WOOD RIVER -- One person died and others are missing from a massive fire that destroyed a half-block of downtown Wood River on Tuesday.
More than 50 firefighters from at least eight different departments battled a raging inferno that threatened to spread throughout the Wood River and West Ferguson avenues and Lorena Street.
A man was standing in the window of Teresa's Inn on Wood River Avenue trying to get out when firefighters first arrived around 10:45 a.m.
Eleven people lived in the 18-room boarding house, including the owner, Teresa Stevens and her two children.
Although authorities were not able to identify the victim trapped inside his apartment, Don Green, a resident of the building, said the man's name was Doug Kibby.
The first firefighters on the scene tried using the bucket at the end of the snorkel truck to get him out, however they were not able to get close enough to pull Kibby to safety. Firefighters then placed several ladders against the building and climbed up as the smoke continued to get darker and thicker to try to pull the scared man out.
Several firefighters were able to grab a hold of Kibby but he would not climb out of the window. Firefighter Mark Burris Jr. of the Wood River Fire Department, who is also a Madison County Sheriff's deputy was holding Kibby trying to pull him out the window when he collapsed, pulling the two back into the efficiency apartment.
Firefighters were unable to get Kibby out of the building before flames destroyed the two century old buildings. Flames shot through the roof of the building catching everything on fire, including Kumar's Restaurant.
Firefighters moved several trucks away from the front of the building when they began hearing continuous popping sounds, reportedly to be propane canisters in the basement of the building. Burris was walking on the east side of Wood River Avenue toward the trucks when the front wall of the building collapsed, bricks nearly missing him by inches.

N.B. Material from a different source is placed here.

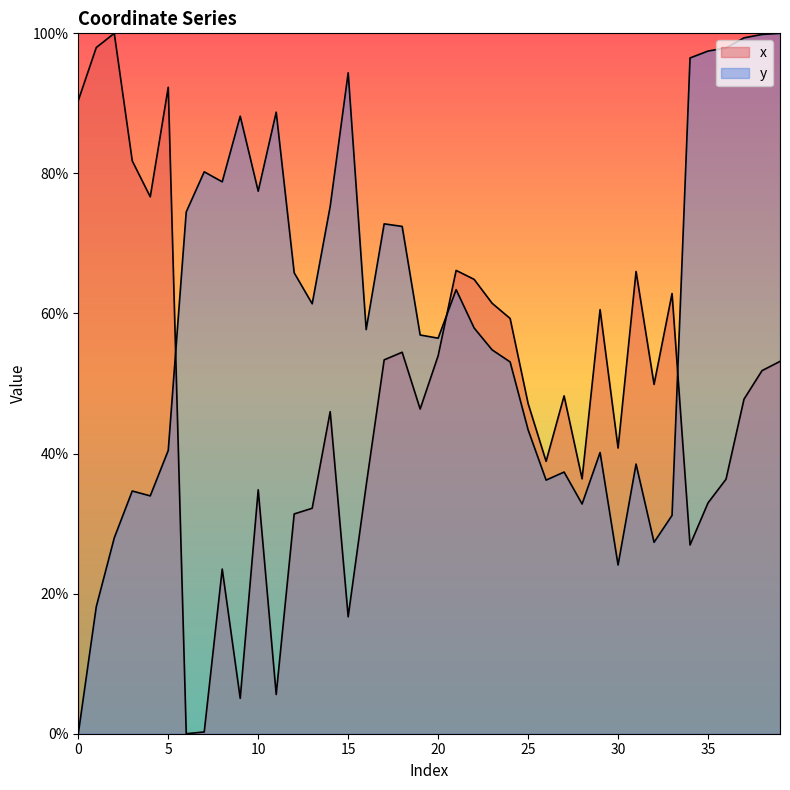

Rank the series by their maximum value, from lowest to highest.

x, y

Dozens of people watched the blaze in amazement while police officers from Wood River, Roxana and Hartford kept moving the crowd back further and further to keep them out of harms way. The heat from the blaze could be felt a block away.
Several hours after uncontrollable blaze began the corner of Kumar's tumbled into the streets sending rescuers to other areas to try and prevent the walls from crashing into other buildings.
Firefighter John Losch of the Roxana Fire Department was a safety accountability officer for his department in which nine firefighters were on the scene. Losch said another Roxana firefighter kept safety accountability for every firefighter at the scene and their locations.
He said the area was mapped out and tags of those people were kept on a board at all times.
"We have to know where everyone is all the time," he said.
Losch kept made sure all firefighters were taken care of at all times, which included giving them water and having paramedics from Alton Memorial Ambulance Co. check there blood pressure and give them oxygen if needed.
Green watched firefighters tried to save his neighbor shaking his head in disbelief.
"He was so scared," he said.
Green said he jumped out the second floor window of his corner apartment to safety.
"I just got back home and was trying to relax when I started smelling something burning," Green said.
Green said he opened his door and walked into the hallway that was filled with smoke.
"Someone yelled to call 911 the building was on fire," he said.
He said he went back into his room and shut the door, but the smoke just kept getting thick and thicker and was starting to rise.
"I knew there was no way I could go back out into the hallway to get down the stairs," Green said.